John Lindberg préconise lui aussi une diversification de la filière. « La diversité confère au secteur nucléaire tout entier plus de souplesse et de dynamisme. C’est elle, au bout du compte, la clé du succès. Elle nous permet d’éviter les pièges bien connus de la pensée unique et des "caisses de résonance" qui renvoient inlassablement les mêmes perspectives et les mêmes opinions », dit-il. « Le débat public constitue en la matière l’un des outils à privilégier : il faut y introduire une plus grande diversité de pensée, car c’est là ce qui encouragerait l’éclosion de méthodes nouvelles et innovantes permettant d’engager le dialogue avec le public concernant les avantages de l’énergie nucléaire. »

Plans de carrière

Pour échapper aux questions récurrentes de sûreté entendues par le passé, les entreprises peuvent à présent porter leurs efforts sur le transfert des connaissances. Le travail en réseau et les programmes de mentorat jouent ici un double rôle : ils permettent de transférer les connaissances et offrent aux jeunes ces perspectives de progression de carrière auxquelles ils aspirent lorsqu’ils prennent un emploi.

La Conférence internationale de l’AIEA sur la sûreté radiologique,  tenue en novembre 2020 sur le thème « Améliorer la radioprotection dans la pratique », a notamment présenté un programme de développement professionnel qui proposait des échanges entre des anciens de la filière nucléaire et des jeunes, dans l’espoir qu’il en sorte de nouvelles idées qui puissent imprimer un élan à ce secteur et le pérenniser.

La CCSN met par ailleurs à profit toute la palette de carrières qu’offre la sûreté nucléaire pour séduire les jeunes. « Nous cherchons de plus en plus, lorsque nous abordons le thème de la sûreté nucléaire, à toucher des publics qui ne soient pas seulement composés d’étudiants en génie nucléaire ou de groupes de population qui côtoient des installations nucléaires », indique Rumina Velshi. « Lors d’un récent exposé à des étudiants universitaires en ingénierie géotechnique, j’ai constaté qu’ils étaient très intéressés par la question de la confiance du public dans le nucléaire et par le rôle qu’ils pouvaient jouer à cet égard. »

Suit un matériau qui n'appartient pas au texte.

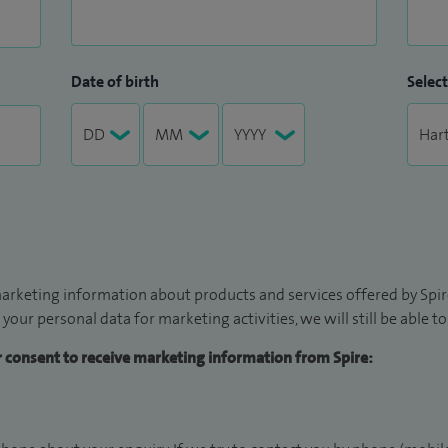
Date of birth
Select
arketing information about products and services offered by Spire
 your personal data for marketing activities, we will still be able 
ur consent to receive marketing information from Spire:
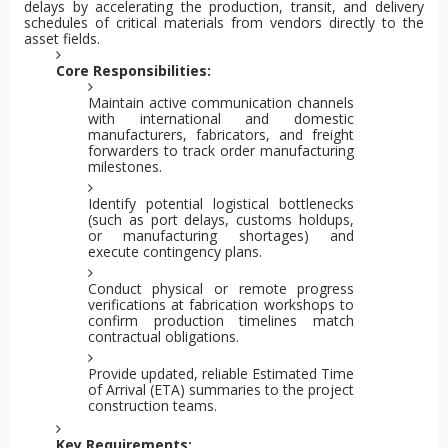
delays by accelerating the production, transit, and delivery
schedules of critical materials from vendors directly to the
asset fields.
Core Responsibilities:
Maintain active communication channels
with international and domestic
manufacturers, fabricators, and freight
forwarders to track order manufacturing
milestones.
Identify potential logistical bottlenecks
(such as port delays, customs holdups,
or manufacturing shortages) and
execute contingency plans.
Conduct physical or remote progress
verifications at fabrication workshops to
confirm production timelines match
contractual obligations.
Provide updated, reliable Estimated Time
of Arrival (ETA) summaries to the project
construction teams.
Key Requirements:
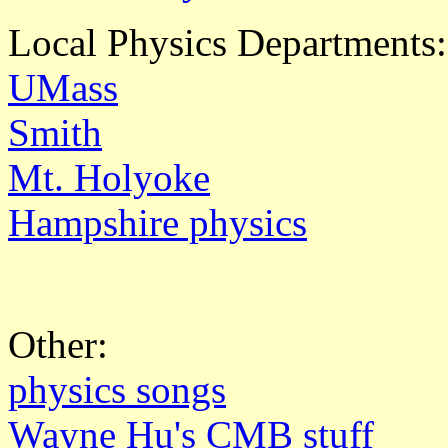
Local Physics Departments:
UMass
Smith
Mt. Holyoke
Hampshire physics
Other:
physics songs
Wayne Hu's CMB stuff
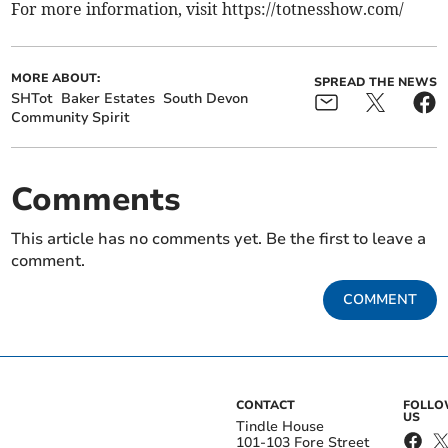
For more information, visit https://totnesshow.com/
MORE ABOUT:
SPREAD THE NEWS
SHTot
Baker Estates
South Devon
Community Spirit
Comments
This article has no comments yet. Be the first to leave a
comment.
COMMENT
CONTACT
FOLL
US
Tindle House
101-103 Fore Street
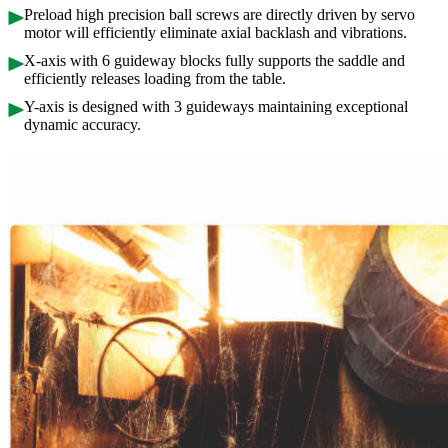
Preload high precision ball screws are directly driven by servo
motor will efficiently eliminate axial backlash and vibrations.
X-axis with 6 guideway blocks fully supports the saddle and
efficiently releases loading from the table.
Y-axis is designed with 3 guideways maintaining exceptional
dynamic accuracy.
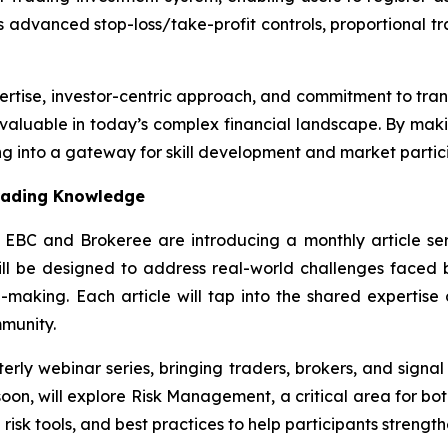
 advanced stop-loss/take-profit controls, proportional tra
ertise, investor-centric approach, and commitment to tra
 valuable in today’s complex financial landscape. By makin
ng into a gateway for skill development and market partic
Trading Knowledge
, EBC and Brokeree are introducing a monthly article ser
will be designed to address real-world challenges faced 
-making. Each article will tap into the shared expertise
mmunity.
rterly webinar series, bringing traders, brokers, and signa
soon, will explore Risk Management, a critical area for both
risk tools, and best practices to help participants strength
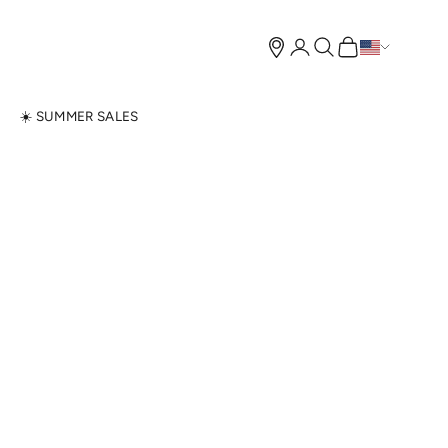
Open account page
Open search
Open cart
N
☀️ SUMMER SALES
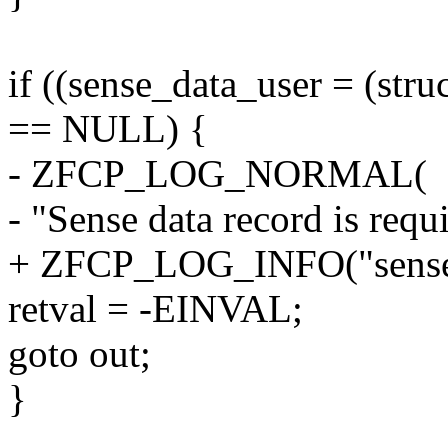
if ((sense_data_user = (str
== NULL) {
- ZFCP_LOG_NORMAL(
- "Sense data record is requ
+ ZFCP_LOG_INFO("sense da
retval = -EINVAL;
goto out;
}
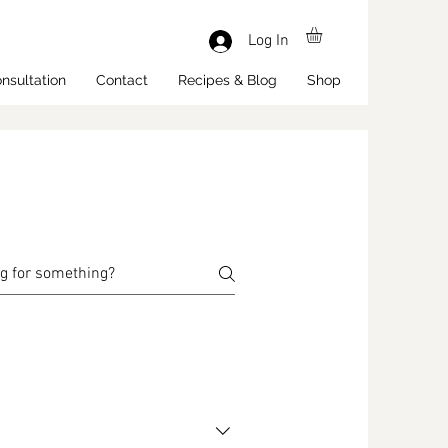
Log In
nsultation
Contact
Recipes & Blog
Shop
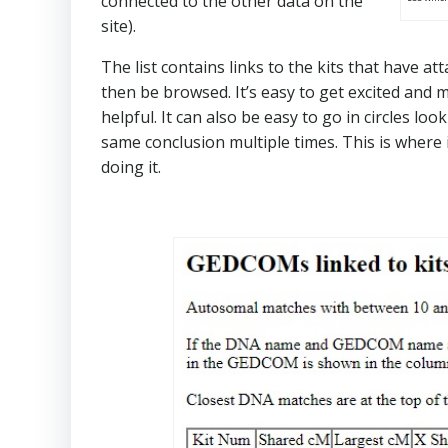
connected to the other data on the
site).
The list contains links to the kits that have a
then be browsed. It’s easy to get excited and 
helpful. It can also be easy to go in circles lo
same conclusion multiple times. This is where 
doing it.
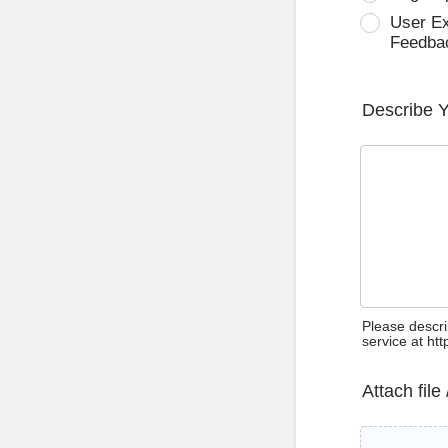
User E
Feedba
Describe 
Please descri
service at ht
Attach file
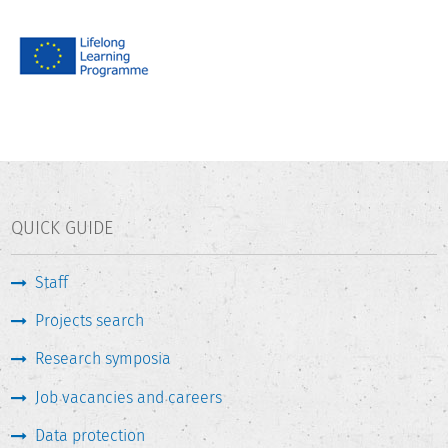
QUICK GUIDE
Staff
Projects search
Research symposia
Job vacancies and careers
Data protection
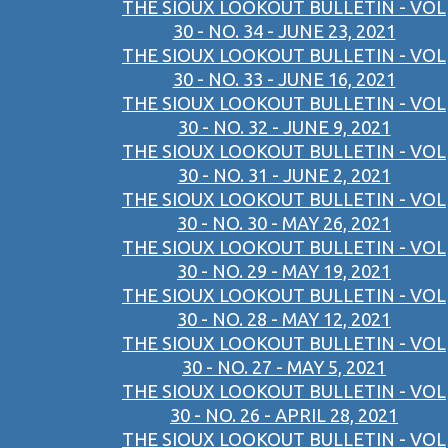
THE SIOUX LOOKOUT BULLETIN - VOL
30 - NO. 34 - JUNE 23, 2021
THE SIOUX LOOKOUT BULLETIN - VOL
30 - NO. 33 - JUNE 16, 2021
THE SIOUX LOOKOUT BULLETIN - VOL
30 - NO. 32 - JUNE 9, 2021
THE SIOUX LOOKOUT BULLETIN - VOL
30 - NO. 31 - JUNE 2, 2021
THE SIOUX LOOKOUT BULLETIN - VOL
30 - NO. 30 - MAY 26, 2021
THE SIOUX LOOKOUT BULLETIN - VOL
30 - NO. 29 - MAY 19, 2021
THE SIOUX LOOKOUT BULLETIN - VOL
30 - NO. 28 - MAY 12, 2021
THE SIOUX LOOKOUT BULLETIN - VOL
30 - NO. 27 - MAY 5, 2021
THE SIOUX LOOKOUT BULLETIN - VOL
30 - NO. 26 - APRIL 28, 2021
THE SIOUX LOOKOUT BULLETIN - VOL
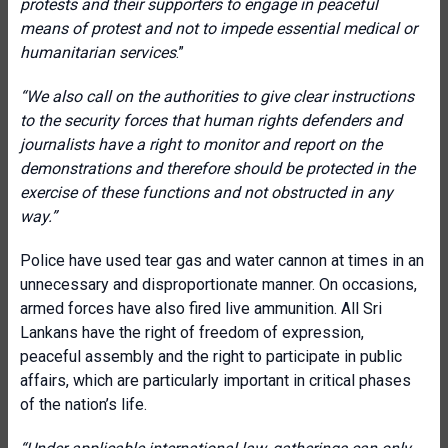
protests and their supporters to engage in peaceful
means of protest and not to impede essential medical or
humanitarian services
.”
“We also call on the authorities to give clear instructions
to the security forces that human rights defenders and
journalists have a right to monitor and report on the
demonstrations and therefore should be protected in the
exercise of these functions and not obstructed in any
way.”
Police have used tear gas and water cannon at times in an
unnecessary and disproportionate manner. On occasions,
armed forces have also fired live ammunition. All Sri
Lankans have the right of freedom of expression,
peaceful assembly and the right to participate in public
affairs, which are particularly important in critical phases
of the nation’s life.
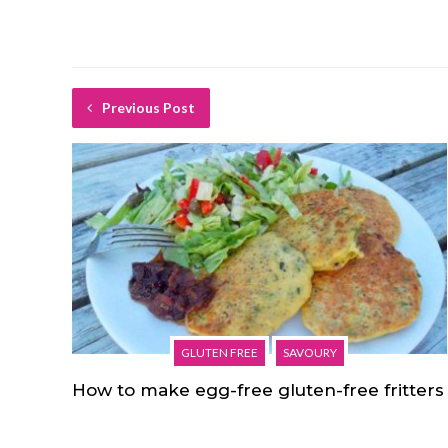
Previous Post
GLUTEN FREE
SAVOURY
How to make egg-free gluten-free fritters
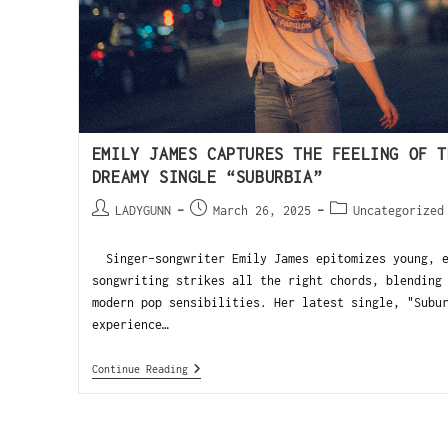
EMILY JAMES CAPTURES THE FEELING OF T
DREAMY SINGLE “SUBURBIA”
LADYGUNN
March 26, 2025
Uncategorized
Singer-songwriter Emily James epitomizes young, e
songwriting strikes all the right chords, blending
modern pop sensibilities. Her latest single, "Subu
experience…
Continue Reading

Le changement climatique et la révolution numérique

Partout dans le monde, les jeunes ont été à la tête des manifestations appelant à lutter contre le changement climatique, qui représente à ce jour le plus grand défi planétaire qui soit. Ces jeunes sont au courant des problèmes relatifs au climat et ont soif de participer au débat mondial sur l’avenir de notre planète. L’atténuation des changements climatiques demeure un argument clé pour le maintien et l’essor de l’électronucléaire, et les dernières projections annuelles de l’AIEA montrent que la capacité électronucléaire mondiale pourrait doubler à l’horizon 2050. Ce serait là l’occasion pour la filière nucléaire et la communauté internationale de présenter le nucléaire et la sûreté nucléaire comme un choix de carrière utile et passionnant dans un secteur qui progresse et innove.

À l’heure où le nucléaire n’a plus guère de secrets et où chacun sait les avantages qu’il représente pour les populations et l’environnement, à l’heure aussi où des perspectives de carrière se dessinent et où l’on assiste à une large diversification des métiers qu’il propose, il pourrait devenir tentant d’embrasser une carrière dans ce secteur.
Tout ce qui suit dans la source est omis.